As the media investigation focused on Osama bin Laden, news outlets still
provided little information about what fuels his
fanaticism. Instead of a serious inquiry into anti-U.S. sentiment in the
Middle East and elsewhere, many commentators media
offered little more than self-congratulatory rhetoric:

      "[The World Trade Center and the Pentagon] have drawn, like gathered
lightning, the anger of the enemies of
      civilization. Those enemies are always out there.... Americans are
slow to anger but mighty when angry, and their
      proper anger now should be alloyed with pride. They are targets
because of their virtues--principally democracy, and
      loyalty to those nations which, like Israel, are embattled salients
of our virtues in a still-dangerous world."
      --George Will (Washington Post, 9/12/01)
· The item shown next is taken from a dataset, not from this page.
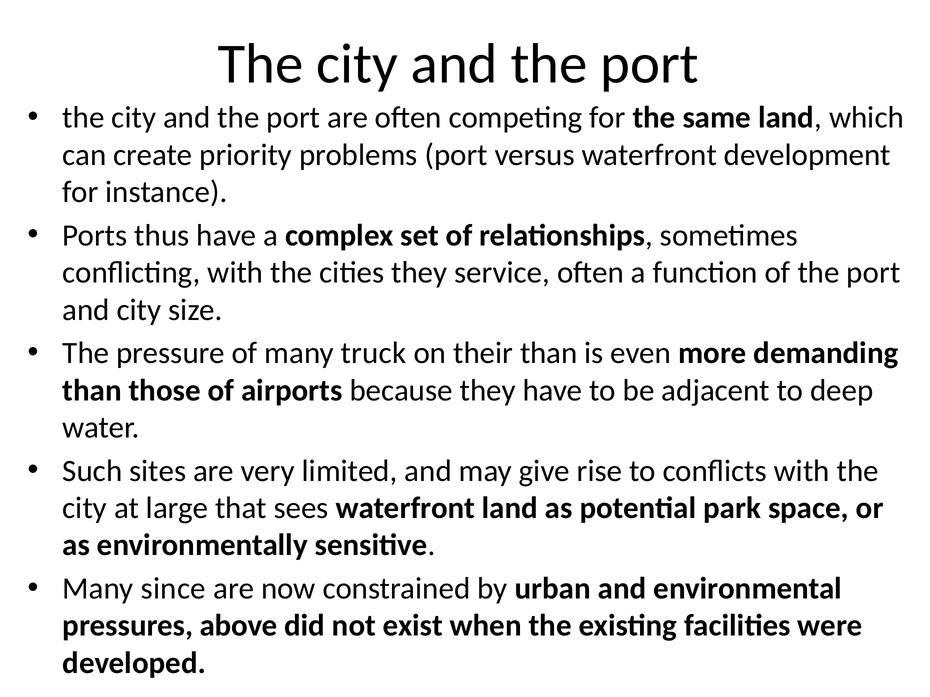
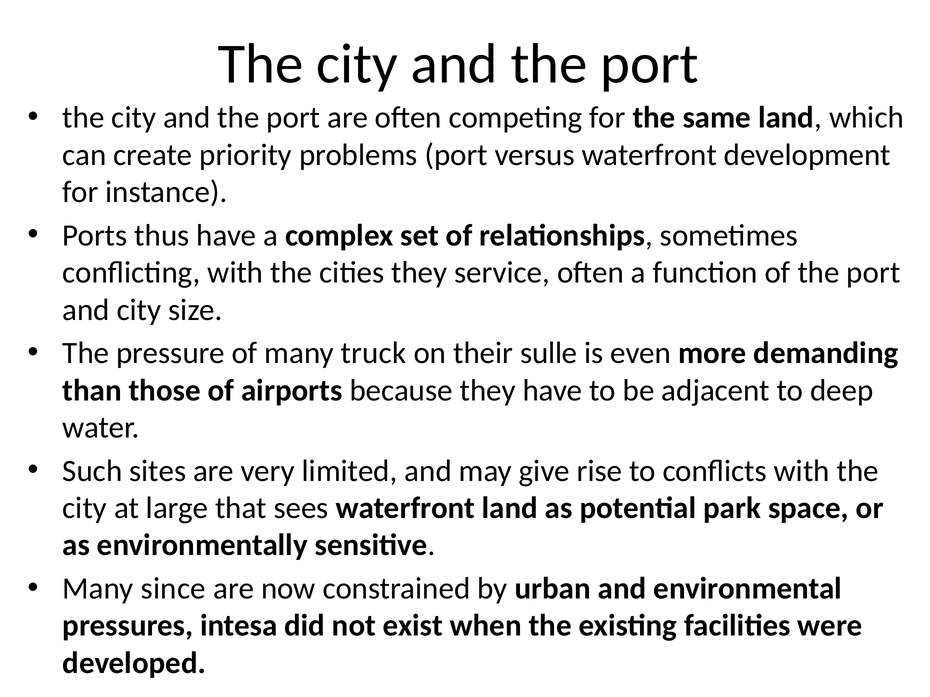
their than: than -> sulle
above: above -> intesa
      "This nation symbolizes freedom, strength, tolerance, and democratic
principles dedicated to both liberty and peace.
      To the tyrants, the despots, the closed societies, there are no
alterations to the policies, no gestures we can make, no
      words we can say that will convince those determined to continue
their hate."
      --Charles G. Boyd (Washington Post, 9/12/01)

      "Are Americans afraid to face the reality that there is a significant
portion of this world's population that hates
      America, hates what freedom represents, hates the fact that we fight
for freedom worldwide, hates our prosperity,
      hates our way of life? Have we been unwilling to face that very
difficult reality?"
      --Sean Hannity (Fox News Channel, 9/13/01)

      "Our principled defense of individual freedom and our reluctance to
intervene in the affairs of states harboring
      terrorists makes us an easy target."
      --Robert McFarlane (Washington Post, 9/13/01)

One exception was ABC's Jim Wooten (World News Tonight, 9/12/01), who tried
to shed some light on what might motivate
some anti-U.S. sentiment in the Middle East, reporting that "Arabs see the
U.S. as an accomplice of Israel, a partner in what they
believe is the ruthless repression of Palestinian aspirations for land and
independence." Wooten continued: "The most provocative
issues: Israel's control over Islamic holy sites in Jerusalem; the
stationing of U.S. troops in Saudi Arabia near some of Islam's
holiest sites; and economic sanctions against Iraq, which have been seen to
deprive children there of medicine and food."

Stories like Wooten's, which examine the U.S.'s highly contentious role in
the Middle East and illuminate some of the forces that
can give rise to violent extremism, contribute far more to public security
than do pundits calling for indiscriminate revenge.